Em junho de 2025, seu advogado, Beau B. Brindley, apresentou um pedido para que Kelly fosse submetido a um novo julgamento, além de solicitar sua libertação imediata sob fiança devido a problemas de saúde e a uma suposta conspiração para matá-lo. O advogado alegou que Kelly foi privado de tratamento para coágulos sanguíneos perigosos nos pulmões e que "um supremacista branco assumido" afirmou que funcionários da prisão o recrutaram para atacar o cantor enquanto ele estava sob custódia.

Em uma coletiva de imprensa realizada naquele mês, Brindley disse que pretendia recorrer diretamente a Trump em busca de ajuda. "R. Kelly não tem tempo, com sua vida em risco, para seguir os trâmites normais", afirmou Brindley, segundo o Chicago Tribune. "Vou pedir ajuda ao presidente Trump, porque precisamos dele."

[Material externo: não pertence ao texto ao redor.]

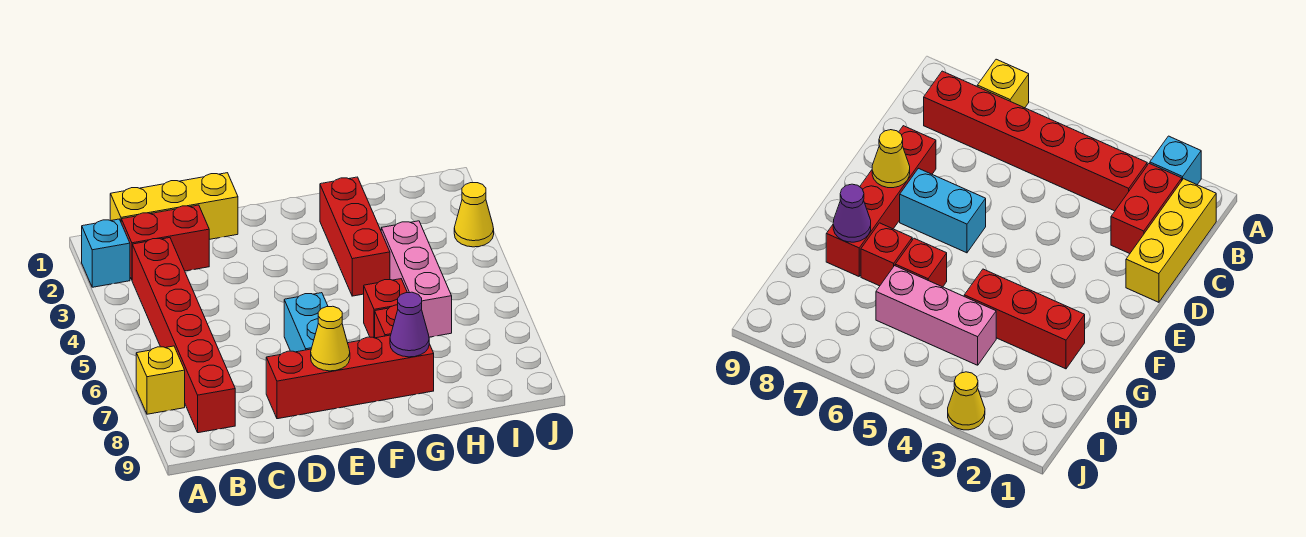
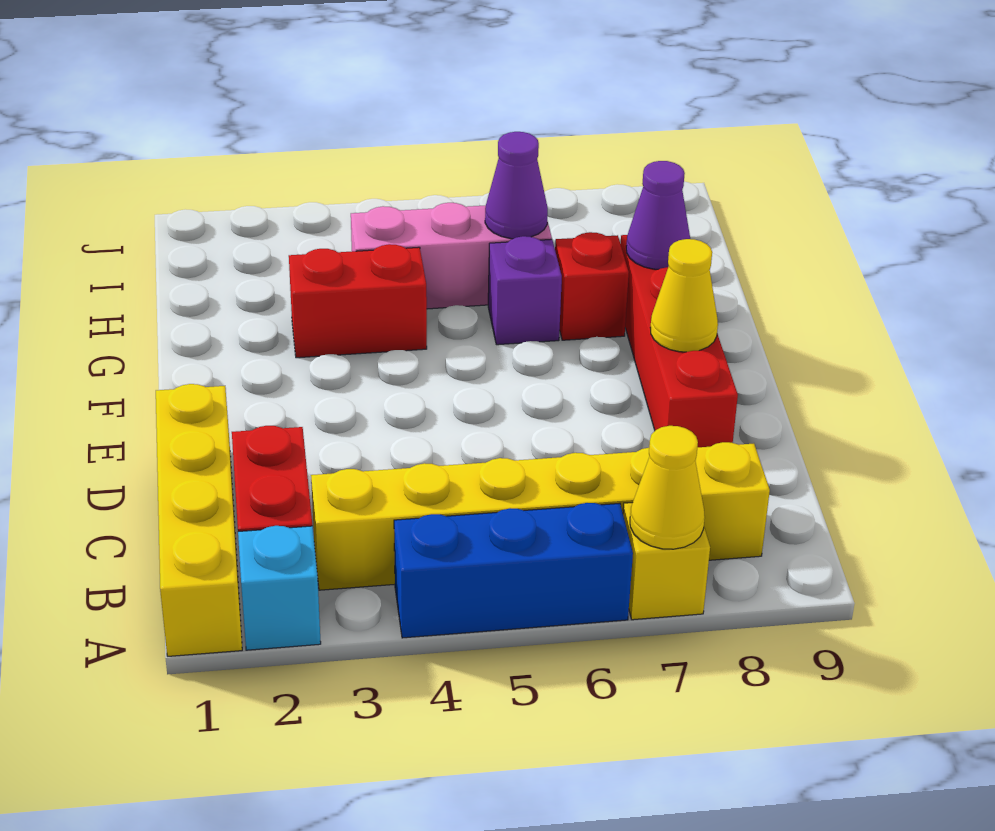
none -> blue 1x3 brick [394,503,633,638]
yellow 1x3 brick [110,173,238,239] -> yellow 1x4 brick [156,384,242,656]
red 1x6 brick [132,238,235,433] -> yellow 1x6 brick [311,442,770,590]
cyan 1x2 brick [284,293,328,352] -> none
red 1x3 brick [320,177,390,296] -> red 1x2 brick [289,244,427,358]
red 1x1 brick [364,279,407,338] -> purple 1x1 brick [488,236,562,345]
none -> purple 1x1 cone [485,132,548,239]
yellow 1x1 cone [454,183,494,247] -> yellow 1x1 cone moved to [630,426,705,549]

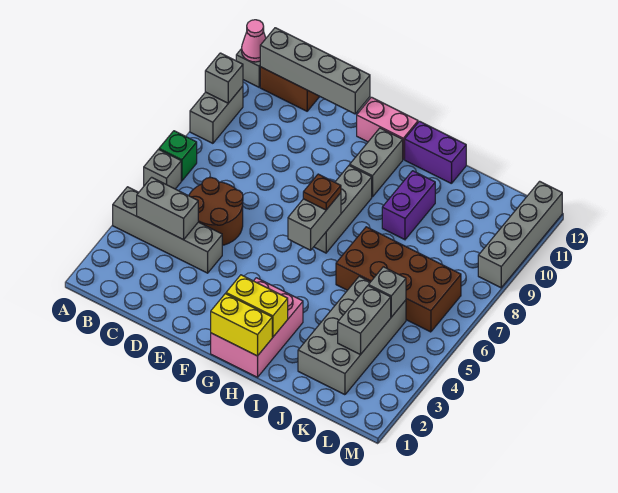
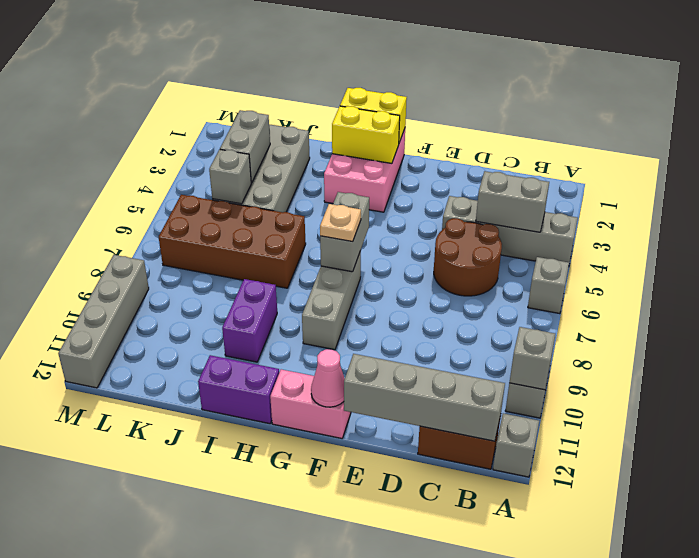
green 1x1 brick [159,131,197,181] -> none
pink 1x1 cone [242,20,266,62] -> pink 1x1 cone moved to [311,349,345,407]
brown 1x1 plate [303,174,341,210] -> tan 1x1 plate [320,204,361,242]
grey 1x2 brick [350,128,403,197] -> none

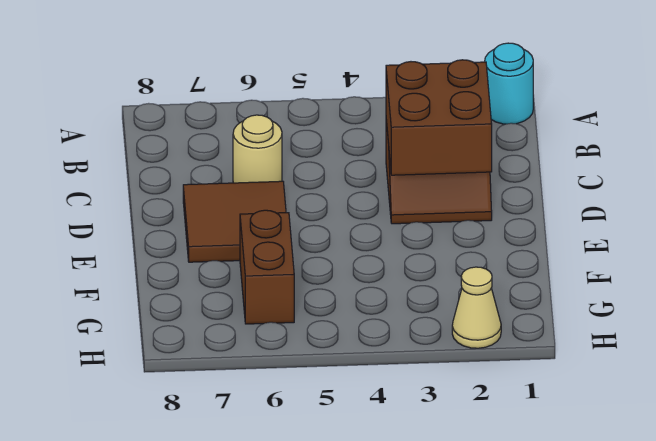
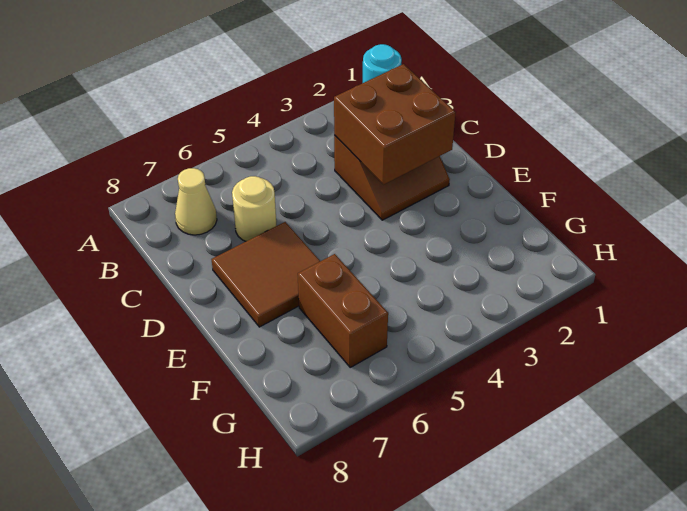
tan 1x1 cone [452,267,501,348] -> tan 1x1 cone moved to [175,168,217,235]

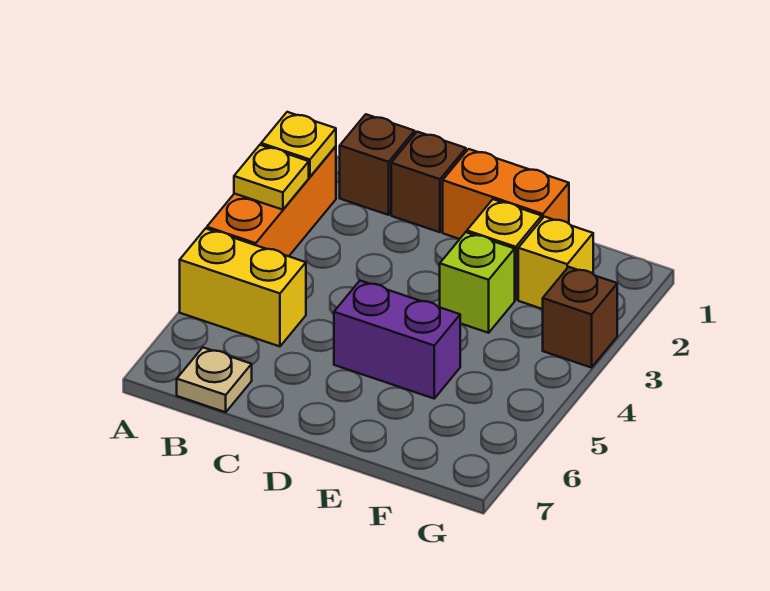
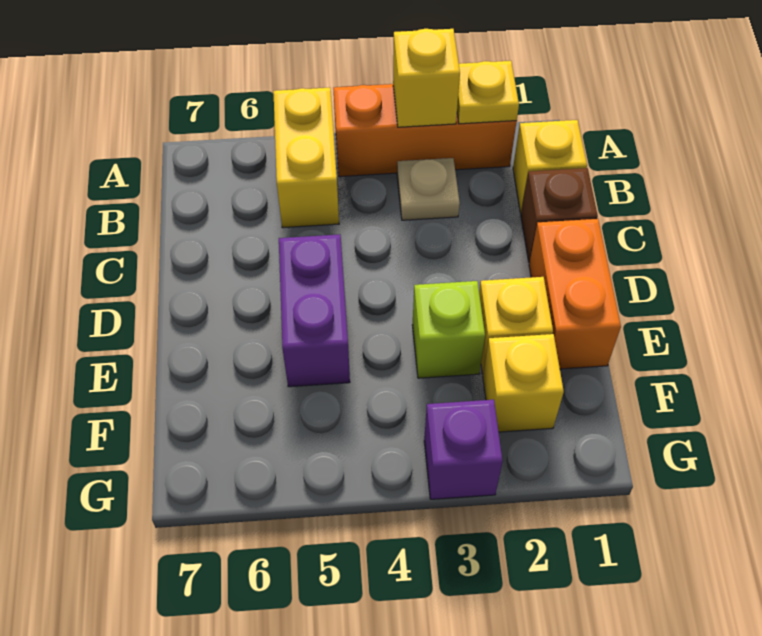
yellow 1x1 plate [234,145,309,210] -> yellow 1x1 brick [393,29,460,127]
brown 1x1 brick [340,114,415,215] -> yellow 1x1 brick [513,120,587,213]
tan 1x1 plate [177,348,252,412] -> tan 1x1 plate moved to [397,158,460,220]
brown 1x1 brick [543,267,617,368] -> purple 1x1 brick [424,400,503,499]

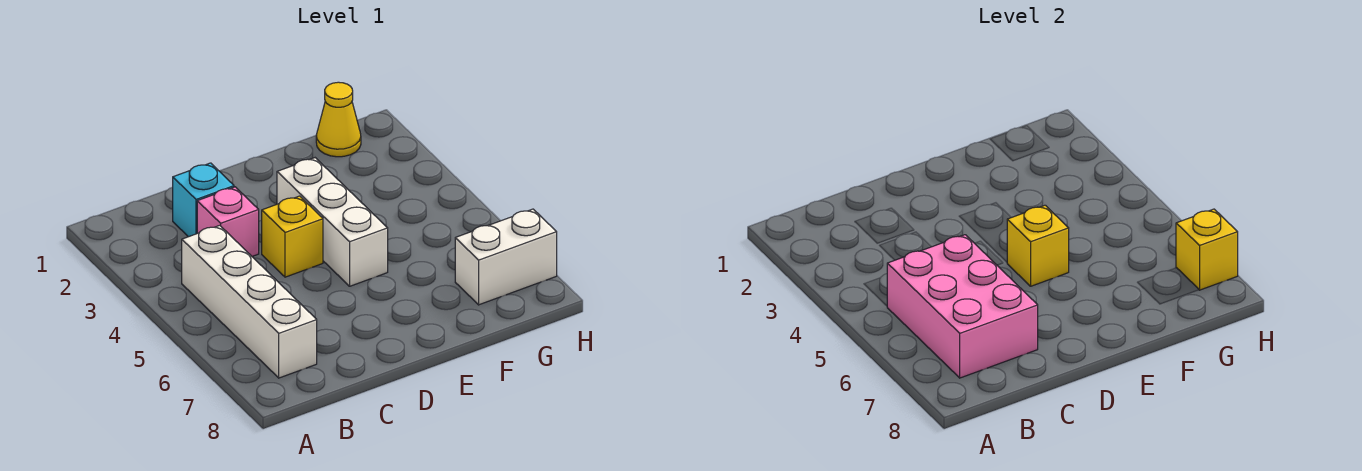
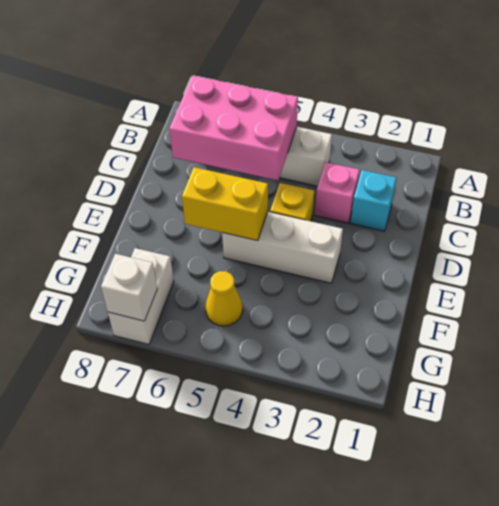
yellow 1x1 brick [1007,205,1069,286] -> yellow 1x2 brick [182,167,268,241]
yellow 1x1 cone [316,82,361,157] -> yellow 1x1 cone moved to [205,271,243,326]
yellow 1x1 brick [1176,209,1238,290] -> white 1x1 brick [101,254,157,321]

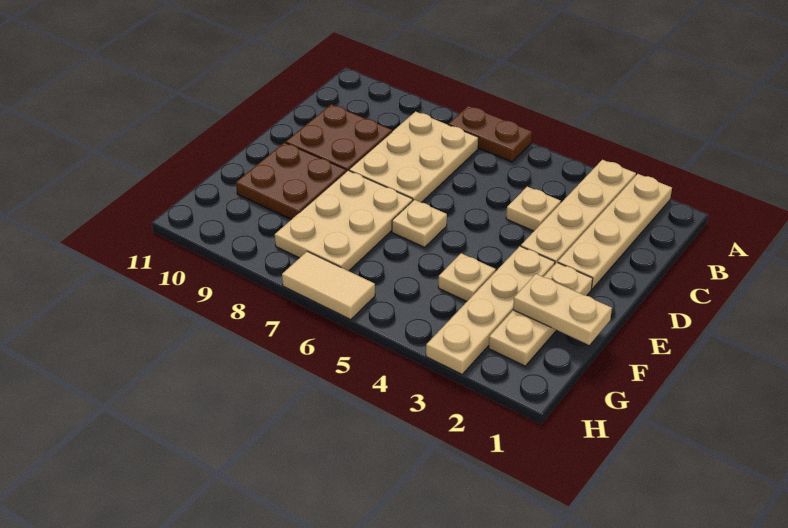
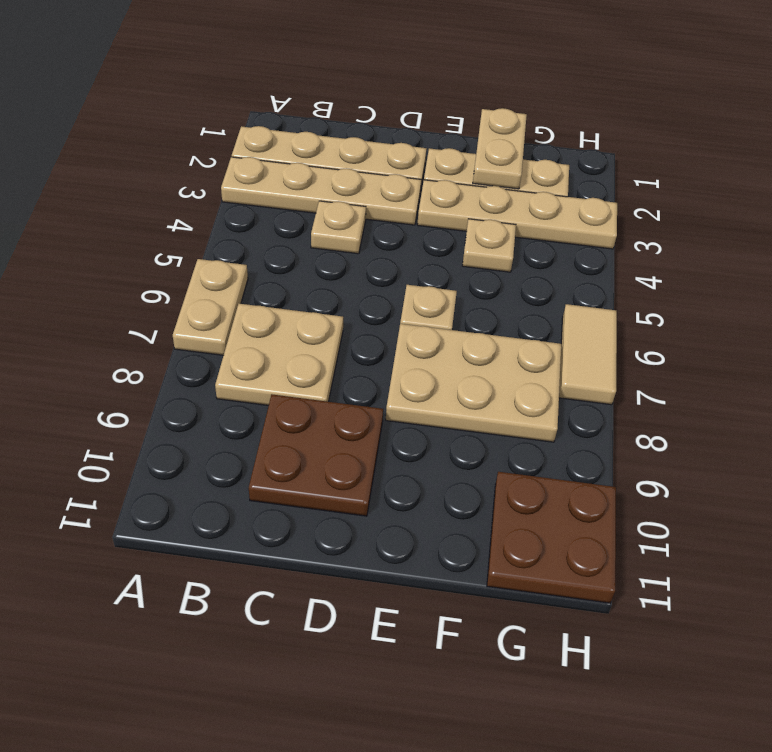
brown 1x2 plate [448,106,532,162] -> tan 1x2 plate [173,259,248,355]
tan 2x3 plate [349,112,479,203] -> tan 2x2 plate [215,304,343,405]
brown 2x2 plate [236,142,346,219] -> brown 2x2 plate moved to [487,472,616,603]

Brindley não respondeu ao pedido de comentário da Rolling Stone na quarta-feira.

Durante o julgamento no Brooklyn, o júri concluiu que Kelly manteve relações sexuais com garotas menores de idade e subornou um funcionário público para emitir um documento de identidade falso, permitindo que ele se casasse com a cantora Aaliyah, então com 15 anos. Segundo a acusação, Kelly acreditava que ela estava grávida e imaginava que o casamento o livraria da prisão.

Um juiz federal em Chicago ainda não decidiu sobre o pedido de novo julgamento apresentado por Kelly. No entanto, sua solicitação para responder ao processo em liberdade mediante fiança foi negada.